We try once in a great while to have dinner together with him and my stepmother, but it usually takes the form of Christmas dinner each year.  He brings a grotty 24-ounce coffee mug from a gas station and drinks black coffee the entire time, requiring several refills.  He goes outside onto the porch when he needs to smoke.  


He came to hear Messiah this year.  It was his first symphony.  He sat in the audience in the ornate concert hall and left his ball cap on the entire time.  He didn't know better, and wouldn't have cared if he had.


I'm his only child.  I think he likes the curses-like-a-sailor version of me better than he did the Christian straight-laced version from years ago.  To him, I'm more relatable now.  I'm more like his co-workers.  I rolled up the ankle of my right pant leg and showed him the socks my wife had tucked into my stocking.  He smiled and said, "I'll be damned," which is his stock response to anything when he doesn't know what to say.  Our politics and social beliefs are still diametrically opposed, and he used to enjoy pushing my buttons until I got angry, but in recent years he's figured out that we have a much better time of things if he refrains.  I feel sorry for him.  I think it was his favorite pastime.  

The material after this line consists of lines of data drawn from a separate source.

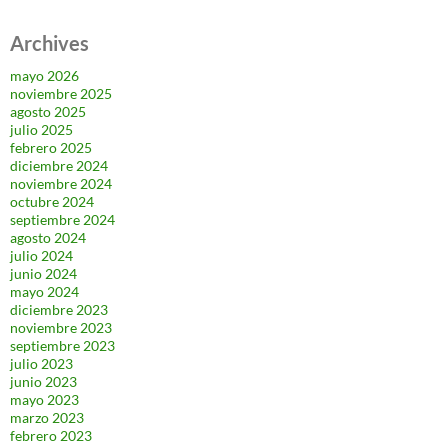
Archives
mayo 2026
noviembre 2025
agosto 2025
julio 2025
febrero 2025
diciembre 2024
noviembre 2024
octubre 2024
septiembre 2024
agosto 2024
julio 2024
junio 2024
mayo 2024
diciembre 2023
noviembre 2023
septiembre 2023
julio 2023
junio 2023
mayo 2023
marzo 2023
febrero 2023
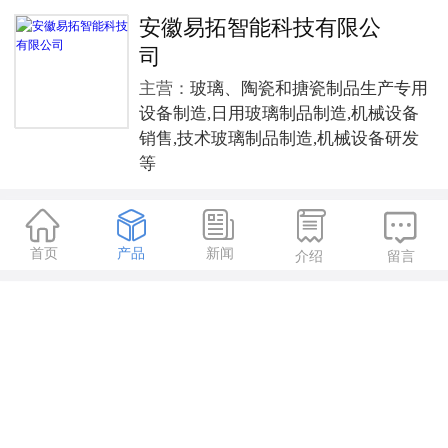
安徽易拓智能科技有限公
司
主营：
玻璃、陶瓷和搪瓷制品生产专用
设备制造,日用玻璃制品制造,机械设备
销售,技术玻璃制品制造,机械设备研发
等





首页
产品
新闻
介绍
留言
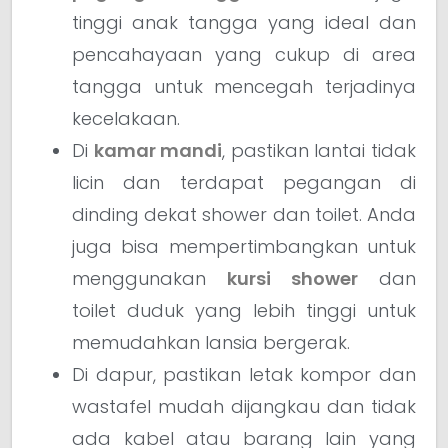
tinggi anak tangga yang ideal dan
pencahayaan yang cukup di area
tangga untuk mencegah terjadinya
kecelakaan.
Di
kamar mandi
, pastikan lantai tidak
licin dan terdapat pegangan di
dinding dekat shower dan toilet. Anda
juga bisa mempertimbangkan untuk
menggunakan
kursi shower
dan
toilet duduk yang lebih tinggi untuk
memudahkan lansia bergerak.
Di dapur, pastikan letak kompor dan
wastafel mudah dijangkau dan tidak
ada kabel atau barang lain yang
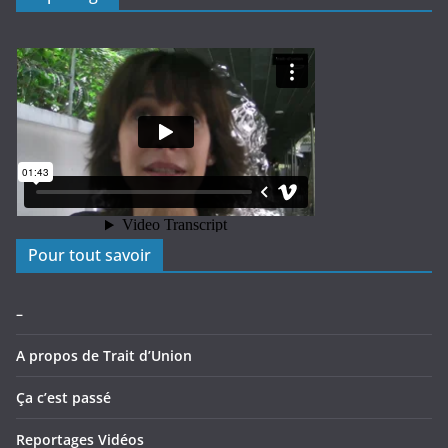
Pour tout savoir
–
A propos de Trait d’Union
Ça c’est passé
Reportages Vidéos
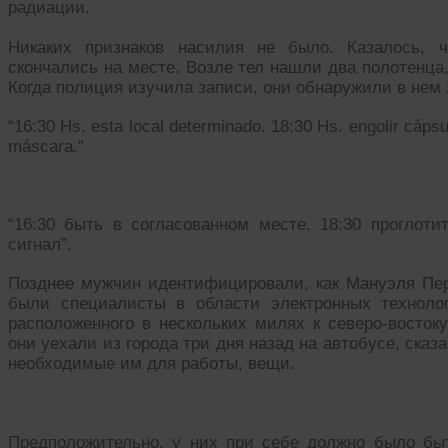
радиации.
Никаких признаков насилия не было. Казалось, 
скончались на месте. Возле тел нашли два полотенца
Когда полиция изучила записи, они обнаружили в не
“16:30 Hs. esta local determinado. 18:30 Hs. engolir cápsu
máscara.”
“16:30 быть в согласованном месте. 18:30 проглоти
сигнал”.
Позднее мужчин идентифицировали, как Мануэля Пер
были специалисты в области электронных технолог
расположенного в нескольких милях к северо-восток
они уехали из города три дня назад на автобусе, сказа
необходимые им для работы, вещи.
Предположительно, у них при себе должно было быть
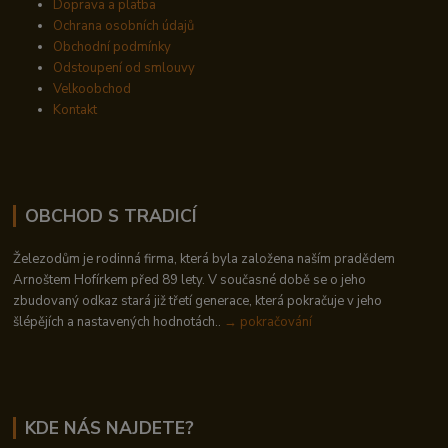
Doprava a platba
Ochrana osobních údajů
Obchodní podmínky
Odstoupení od smlouvy
Velkoobchod
Kontakt
OBCHOD S TRADICÍ
Železodům je rodinná firma, která byla založena naším pradědem
Arnoštem Hofírkem před 89 lety. V současné době se o jeho
zbudovaný odkaz stará již třetí generace, která pokračuje v jeho
šlépějích a nastavených hodnotách..
→ pokračování
KDE NÁS NAJDETE?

We sat down to dinner yesterday at 2:00, which is when a 1:00 dinner in the South begins.  We have an annual impulse to feed him something he's never had before, to make up for his having to eat my Grandma's desiccated turkey growing up, an experience not unlike masticating slightly damp sand.  We've served duck once, Cornish hens, good ham, a fair amount of prime rib with Yorkshire pudding ... and this year, a tenderloin.  My wife fretted over possibly ruining the tenderloin.  My daddy insists each year on our serving asparagus.  We introduced him to asparagus and now he can't get enough of it.  It's an exotic vegetable to him.  So my wife made asparagus bundles wrapped in prosciutto this year.  He had never had prosciutto, either.  We want to give him everything he never had growing up, the things that have never existed for him in the grocery store over all these years because they are for Other People.  


The tenderloin was perfect.  "I'll be damned," he said after the first bite.  "This is real tenderloin.  I mean, actual real tenderloin.  Damn.  Why'd y'all spend that much?  I know what they cost!  Mmh."  I said, "Shut up and eat.  Merry Christmas."  My wife said, "Here, Tommy, pass the sauce for the meat," handing him a bowl of fragrant port reduction with caramelized shallots and bacon.  "God damn, that's good," he said with his mouth full.  He tucked his left arm under his right, trying not to be obvious while he slipped a bite of tenderloin to one of the dogs.  My wife scolded him.  He tried to look innocent.  "What?  What did I do?"  My stepmother stayed quiet and just shook her head.  We pulled our Christmas crackers and wore the paper crowns while we ate, then adjourned to the living room for gift-opening.


All of the gifts were gift cards, except for a PBS documentary for my daddy.  


He writes the best Christmas cards.  He writes in blocky print and always puts something witty, ironic, touching, and sappy to the point of satire.  They are one of the places where his intellect shows.  My daddy, the scientist, the engineer, the professor hidden inside a shirt with his name on it and steel-toed work boots.